The World Bank Group, one of the largest sources of funding and knowledge for developing countries, partnered with CES—the world’s most influential technology event—to launch a Global Tech Challenge to bridge the digital gender divide.
In low-and-middle-income countries, over 300 million fewer women are able to access the internet than men and are left out of the opportunities created by digital technologies. Addressing this widening gap is crucial, particularly during crises, such as the COVID-19 pandemic, when connectivity is key.
“ From increasing access to connectivity and information for women in rural areas to mentoring isolated female entrepreneurs, the winners of this challenge are tackling the digital gender divide on multiple fronts. The World Bank Group is pleased to work with the selected innovators so that women and girls worldwide can fully embrace the opportunities offered by digital transformation," said Boutheina Guermazi, the World Bank’s Director of Digital Development.

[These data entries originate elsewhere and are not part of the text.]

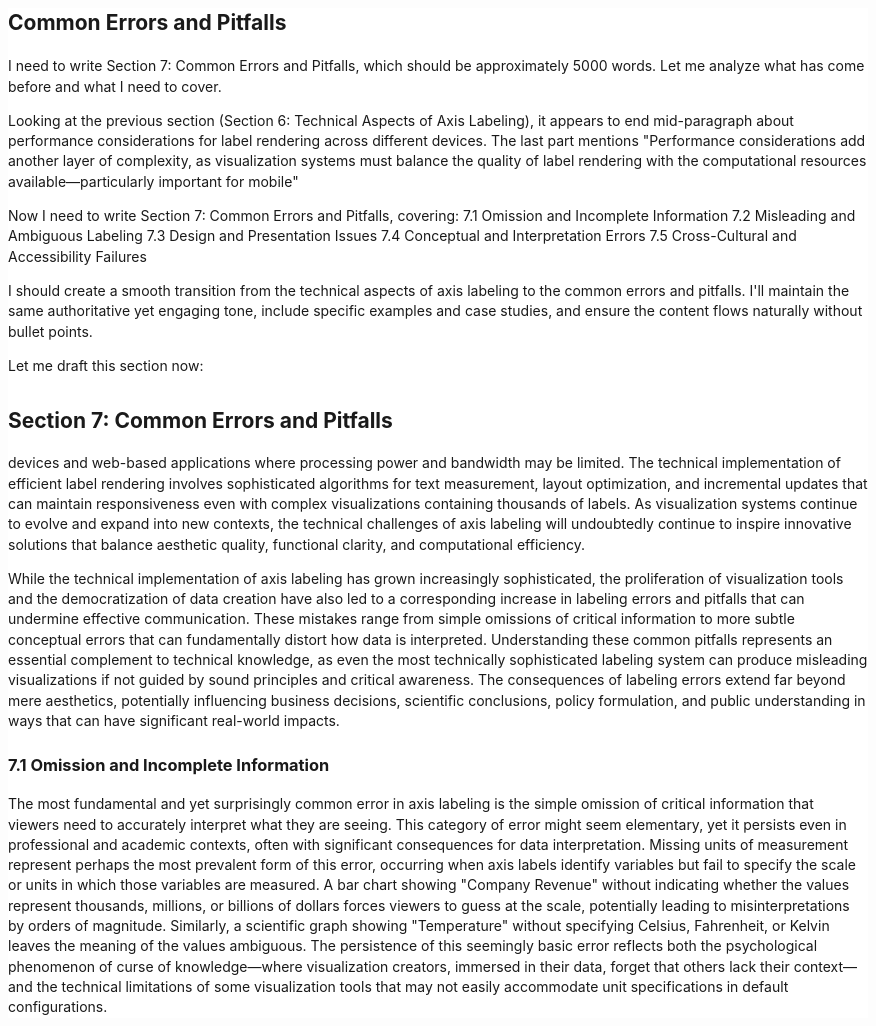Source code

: ## Common Errors and Pitfalls

<think>I need to write Section 7: Common Errors and Pitfalls, which should be approximately 5000 words. Let me analyze what has come before and what I need to cover.

Looking at the previous section (Section 6: Technical Aspects of Axis Labeling), it appears to end mid-paragraph about performance considerations for label rendering across different devices. The last part mentions "Performance considerations add another layer of complexity, as visualization systems must balance the quality of label rendering with the computational resources available—particularly important for mobile"

Now I need to write Section 7: Common Errors and Pitfalls, covering:
7.1 Omission and Incomplete Information
7.2 Misleading and Ambiguous Labeling
7.3 Design and Presentation Issues
7.4 Conceptual and Interpretation Errors
7.5 Cross-Cultural and Accessibility Failures

I should create a smooth transition from the technical aspects of axis labeling to the common errors and pitfalls. I'll maintain the same authoritative yet engaging tone, include specific examples and case studies, and ensure the content flows naturally without bullet points.

Let me draft this section now:

## Section 7: Common Errors and Pitfalls

devices and web-based applications where processing power and bandwidth may be limited. The technical implementation of efficient label rendering involves sophisticated algorithms for text measurement, layout optimization, and incremental updates that can maintain responsiveness even with complex visualizations containing thousands of labels. As visualization systems continue to evolve and expand into new contexts, the technical challenges of axis labeling will undoubtedly continue to inspire innovative solutions that balance aesthetic quality, functional clarity, and computational efficiency.

While the technical implementation of axis labeling has grown increasingly sophisticated, the proliferation of visualization tools and the democratization of data creation have also led to a corresponding increase in labeling errors and pitfalls that can undermine effective communication. These mistakes range from simple omissions of critical information to more subtle conceptual errors that can fundamentally distort how data is interpreted. Understanding these common pitfalls represents an essential complement to technical knowledge, as even the most technically sophisticated labeling system can produce misleading visualizations if not guided by sound principles and critical awareness. The consequences of labeling errors extend far beyond mere aesthetics, potentially influencing business decisions, scientific conclusions, policy formulation, and public understanding in ways that can have significant real-world impacts.

### 7.1 Omission and Incomplete Information

The most fundamental and yet surprisingly common error in axis labeling is the simple omission of critical information that viewers need to accurately interpret what they are seeing. This category of error might seem elementary, yet it persists even in professional and academic contexts, often with significant consequences for data interpretation. Missing units of measurement represent perhaps the most prevalent form of this error, occurring when axis labels identify variables but fail to specify the scale or units in which those variables are measured. A bar chart showing "Company Revenue" without indicating whether the values represent thousands, millions, or billions of dollars forces viewers to guess at the scale, potentially leading to misinterpretations by orders of magnitude. Similarly, a scientific graph showing "Temperature" without specifying Celsius, Fahrenheit, or Kelvin leaves the meaning of the values ambiguous. The persistence of this seemingly basic error reflects both the psychological phenomenon of curse of knowledge—where visualization creators, immersed in their data, forget that others lack their context—and the technical limitations of some visualization tools that may not easily accommodate unit specifications in default configurations.

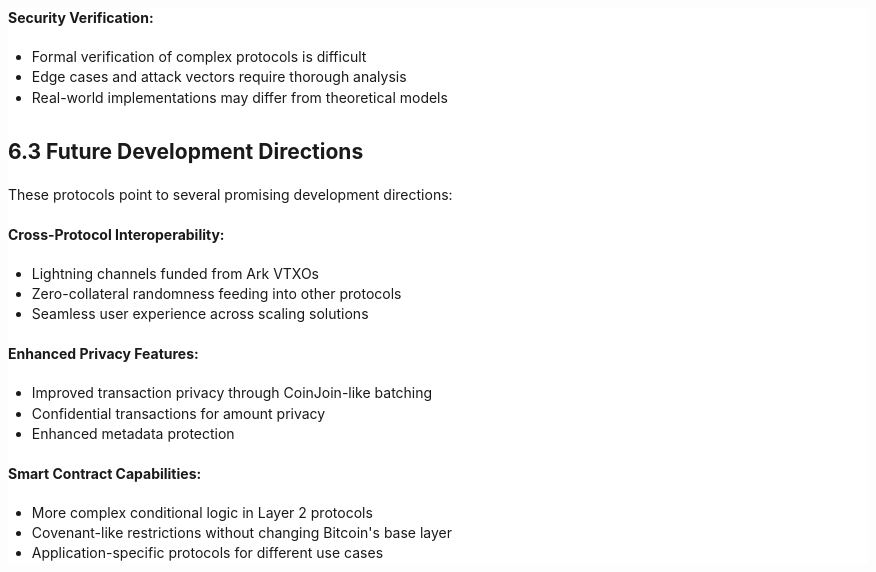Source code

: #### Security Verification:

- Formal verification of complex protocols is difficult
- Edge cases and attack vectors require thorough analysis
- Real-world implementations may differ from theoretical models

## 6.3 Future Development Directions
These protocols point to several promising development directions:

#### Cross-Protocol Interoperability:

- Lightning channels funded from Ark VTXOs
- Zero-collateral randomness feeding into other protocols
- Seamless user experience across scaling solutions

#### Enhanced Privacy Features:

- Improved transaction privacy through CoinJoin-like batching
- Confidential transactions for amount privacy
- Enhanced metadata protection

#### Smart Contract Capabilities:

- More complex conditional logic in Layer 2 protocols
- Covenant-like restrictions without changing Bitcoin's base layer
- Application-specific protocols for different use cases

Supported by the World Bank’s Digital Development Practice, whose mission is to achieve connectivity for all, the challenge rewards scalable and innovative technological solutions that seek to increase digital access, skills and opportunities for women.
The winning solutions, listed below, were evaluated by a panel of leading experts from Microsoft 4Afrika Initiatives, GSMA, SoftBank, the International Telecommunication Union, IBM and The Female Quotient.
The three winners of the Global Tech Challenge: Solutions for Women are:
- Bridge for Billions is a digital entrepreneurship ecosystem and mentoring platform for early-stage entrepreneurs, focused on inclusivity and affordability. Since its creation in 2015, it has supported 717 female entrepreneurs from 70+ countries.
“Being awarded as an innovative solution that seeks to empower women is an honor as we work to democratize access to quality entrepreneurship training, mentoring, and business opportunities globally. At a gender ratio of 46% female to 54% male, we are eliminating the bias against female entrepreneurs through our entrepreneurship programs,” said Pablo Santaeufemia, CEO and co-founder of Bridge for Billions.
- MicroMentor, a program of Mercy Corp, is a free mentoring platform which connects entrepreneurs and volunteer business mentors. Through MicroMentor, 12,481 women entrepreneurs have received business mentoring and opportunities.
“With support and recognition from the World Bank and CES, we will be able to expand our reach to new partners and funders to provide critical business mentoring support to more women-led SMEs. Women entrepreneurs have been disproportionately affected by the COVID-19 pandemic and business mentoring is a critical resource for impacting their survival and resilience,” said Anita Ramachandran, MicroMentor Executive Director.
- Soochnapreneur is an entrepreneurship program by the Digital Empowerment Foundation which connects India’s rural citizens to information, rights, government entitlements and other necessary digital services. Since its creation, it has trained 25,000 rural women to further empower more than 5 million rural women in India.
“We are strongly committed to the idea that connecting women to communication and information technologies will end up benefiting the development of society at large. Therefore, the prospect of scaling our innovation and reaching more is thrilling for all of us working on the Soochnapreneur program and we look forward to engaging with World Bank Group teams to create a greater impact,” said Osama Manzar, founder of the Digital Empowerment Foundation.
Winners will receive global visibility, the opportunity to engage with governments and World Bank Group teams, as well as the tools to potentially scale their technologies within development projects.